20230924 Genesis 32 - Transformed from the Inside and the Outside
But IVP’s Bible Background Commentary suggests some collateral purposes:
Jacob’s gifts to Esau demonstrate that he is as shrewd as ever. Besides being an attempt to gain Esau’s favor through generosity, the continuous arrival of the herds of animals will wear out any schemes for ambush and deflate any degree of military readiness that Esau might be planning in his encounter with Jacob. Additionally, traveling with the animals will slow Esau down and make his company much noisier. Finally, the plan adds Jacob’s servants to Esau’s retinue—a decided advantage if there is to be fighting.
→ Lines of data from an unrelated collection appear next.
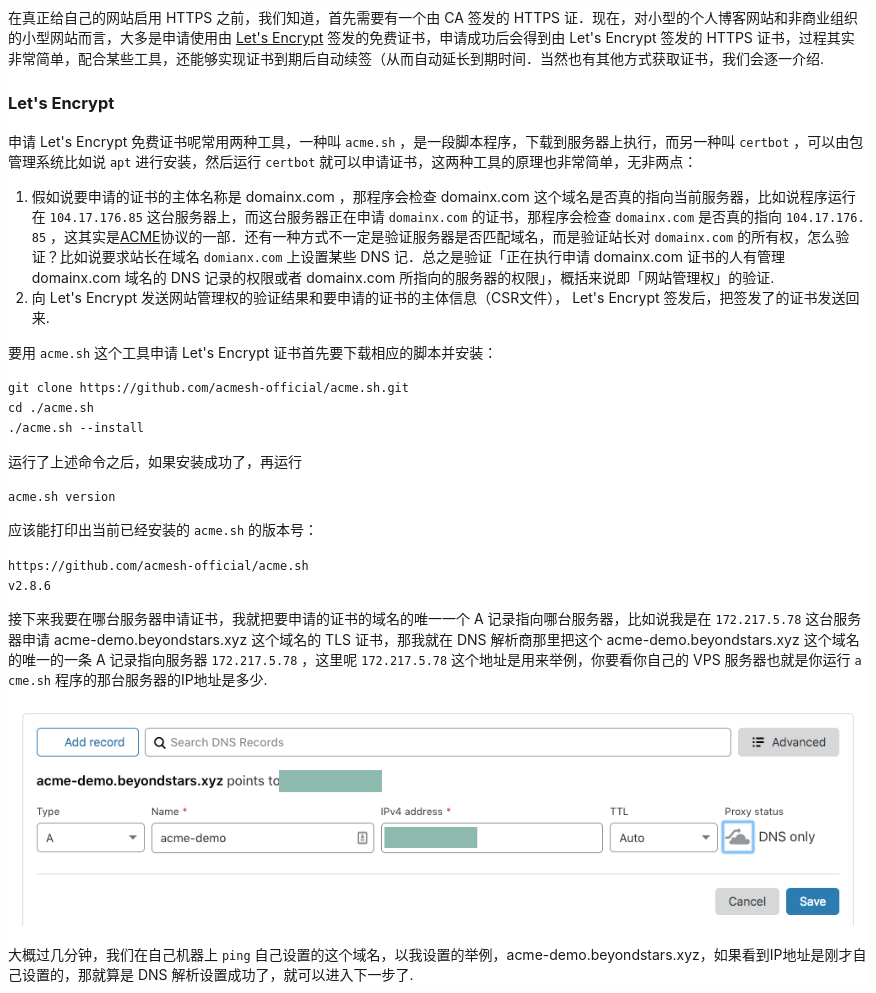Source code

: 在真正给自己的网站启用 HTTPS 之前，我们知道，首先需要有一个由 CA 签发的 HTTPS 证．现在，对小型的个人博客网站和非商业组织的小型网站而言，大多是申请使用由 [Let's Encrypt](https://letsencrypt.org/) 签发的免费证书，申请成功后会得到由 Let's Encrypt 签发的 HTTPS 证书，过程其实非常简单，配合某些工具，还能够实现证书到期后自动续签（从而自动延长到期时间．当然也有其他方式获取证书，我们会逐一介绍.

### Let's Encrypt

申请 Let's Encrypt 免费证书呢常用两种工具，一种叫 `acme.sh` ，是一段脚本程序，下载到服务器上执行，而另一种叫 `certbot` ，可以由包管理系统比如说 `apt` 进行安装，然后运行 `certbot` 就可以申请证书，这两种工具的原理也非常简单，无非两点：

1. 假如说要申请的证书的主体名称是 domainx.com ，那程序会检查 domainx.com 这个域名是否真的指向当前服务器，比如说程序运行在 `104.17.176.85` 这台服务器上，而这台服务器正在申请 `domainx.com` 的证书，那程序会检查 `domainx.com` 是否真的指向 `104.17.176.85` ，这其实是[ACME](https://en.wikipedia.org/wiki/Automated_Certificate_Management_Environment)协议的一部．还有一种方式不一定是验证服务器是否匹配域名，而是验证站长对 `domainx.com` 的所有权，怎么验证？比如说要求站长在域名 `domianx.com` 上设置某些 DNS 记．总之是验证「正在执行申请 domainx.com 证书的人有管理 domainx.com 域名的 DNS 记录的权限或者 domainx.com 所指向的服务器的权限」，概括来说即「网站管理权」的验证.
2. 向 Let's Encrypt 发送网站管理权的验证结果和要申请的证书的主体信息（CSR文件）， Let's Encrypt 签发后，把签发了的证书发送回来.

要用 `acme.sh` 这个工具申请 Let's Encrypt 证书首先要下载相应的脚本并安装：

```
git clone https://github.com/acmesh-official/acme.sh.git
cd ./acme.sh
./acme.sh --install
```

运行了上述命令之后，如果安装成功了，再运行

```
acme.sh version
```

应该能打印出当前已经安装的 `acme.sh` 的版本号：

```
https://github.com/acmesh-official/acme.sh
v2.8.6
```

接下来我要在哪台服务器申请证书，我就把要申请的证书的域名的唯一一个 A 记录指向哪台服务器，比如说我是在 `172.217.5.78` 这台服务器申请 acme-demo.beyondstars.xyz 这个域名的 TLS 证书，那我就在 DNS 解析商那里把这个 acme-demo.beyondstars.xyz 这个域名的唯一的一条 A 记录指向服务器 `172.217.5.78` ，这里呢 `172.217.5.78` 这个地址是用来举例，你要看你自己的 VPS 服务器也就是你运行 `acme.sh` 程序的那台服务器的IP地址是多少.

![figure](figures/create-a-acme-demo-a-record.png)

大概过几分钟，我们在自己机器上 `ping` 自己设置的这个域名，以我设置的举例，acme-demo.beyondstars.xyz，如果看到IP地址是刚才自己设置的，那就算是 DNS 解析设置成功了，就可以进入下一步了.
Jacob may have had these very designs. But, as noted, it is very hard to be sure because the text does not explicitly tell us. We do know that Jacob meant ‘to pacify’ Esau by this serialized livestock transfer (v. 20b). That sounds a good bit like the old, calculating Jacob to me. And yet, surprisingly to me, Calvin is quite ‘easy’ on Jacob. He claims Jacob does not act distrustfully here:
For though by prayer we cast our cares upon God, that we may have peaceful and tranquil minds; yet this security ought not to render us indolent. For the Lord will have all the aids which he affords us applied to use. But the diligence of the pious differs greatly from the restless activity of the world; because the world, relying on its own industry, independently of the blessing of God, does not consider what is right or lawful; moreover it is always in trepidation, and by its bustling, increases more and more its own disquietude. The pious, however, hoping for the success of their labour, only from the mercy of God, apply their minds in seeking out means, for this sole reason, that they may not bury the gifts of God by their own torpor.
How are we to sort this out? I don’t know that we have to do so, at least not in Jacob’s case. We needn’t debate pro-Jacob or anti-Jacob positions here. But we do need to use Jacob’s case as a way of posing our own dilemma and of highlighting our need for discernment. If we were in Jacob’s sandals and had prayed his prayer, would our livestock gift mean we were acting in faith or in place of faith? In our various quandaries we have to ask ourselves if our proposed action expresses faith or contradicts faith. Is our pathway prudence—the way faith should act? Or is it self-reliance, leaning on our own savvy and ingenuity?